Il ne reste plus grand-chose à manger en dehors des aliments pour animaux : maïs, orge, foin. Nous ne pouvons même pas nous permettre d’acheter les aliments pour animaux de compagnie qui sont très chers au marché.
Serons-nous ensuite obligés de manger des feuilles d’arbre ?
Je suis resté dans le nord avec ma famille élargie, nous sommes une quarantaine en tout. Nous ne sommes pas allés au sud, malgré les bombardements israéliens quotidiens.
Les Nations unies préviennent que nous sommes très proches de la famine à Gaza, qu’elle est “presque inévitable”, bien que nous ayons l’impression d’y être déjà.
Au moins 20 Palestiniens sont morts de faim.
Ma famille fait tout ce qu’elle peut pour rester en vie.
Au cours des trois derniers mois, nous avons suivi un régime alimentaire précis. Chaque personne recevait deux morceaux de pain blanc par jour : un pour le déjeuner, un pour le dîner.
Ce nombre a ensuite été réduit à un morceau de pain par jour.

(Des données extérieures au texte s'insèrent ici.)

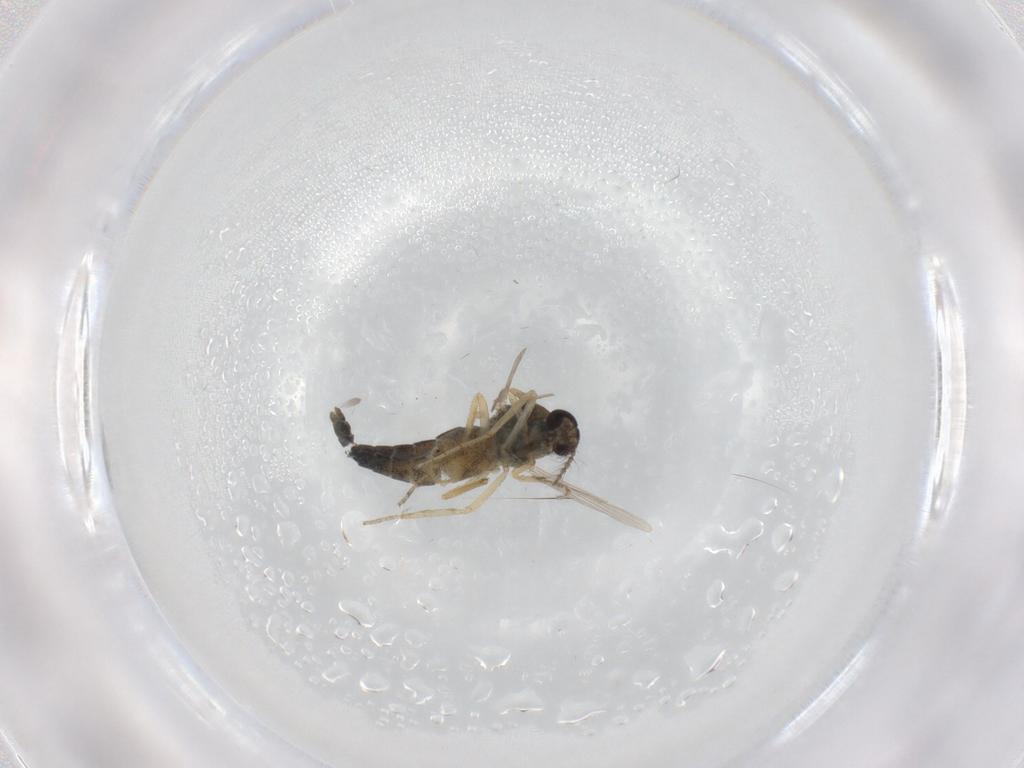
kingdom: Animalia
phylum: Arthropoda
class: Insecta
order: Diptera
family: Ceratopogonidae
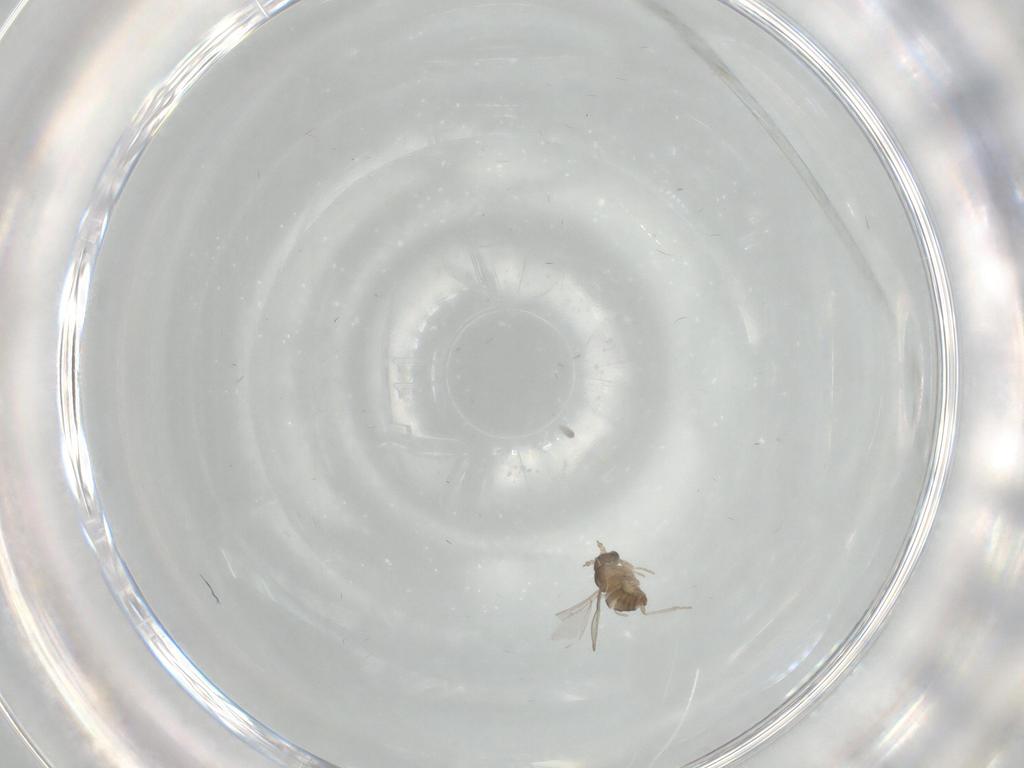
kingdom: Animalia
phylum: Arthropoda
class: Insecta
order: Diptera
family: Cecidomyiidae
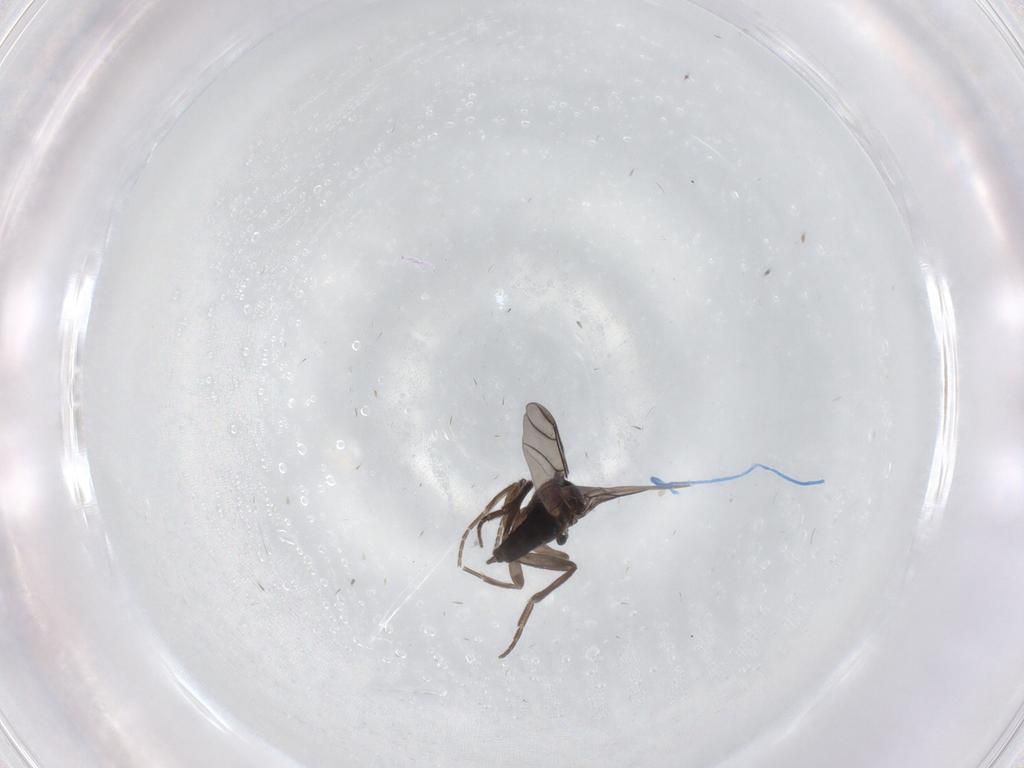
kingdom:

Au fur et à mesure que nos réserves de farine diminuaient, nous avons commencé à la mélanger à de la farine de maïs pour la faire durer plus longtemps.
Lorsque nous avons manqué de farine, nous avons mélangé notre semoule de maïs avec de l’orge. Aujourd’hui, nous en sommes au riz.
Je ne sais pas ce que nous mangerons quand il n’y en aura plus.
Les marchés n’ont plus de légumes, de viande, de poulet et d’œufs. Une fois ces produits épuisés, nous avons eu recours à des substituts.
Au lieu du lait, on utilise de la mayonnaise, au lieu des tomates, on utilise des produits en conserve, et ainsi de suite.
Quand on a faim, on ne pense qu’à ça.
De la fausse nourriture
Pourtant, je m’estime chanceux, car je ne suis responsable que de ma propre alimentation. Mes frères et sœurs et d’autres personnes ayant des enfants renoncent à leurs portions pour nourrir leurs enfants.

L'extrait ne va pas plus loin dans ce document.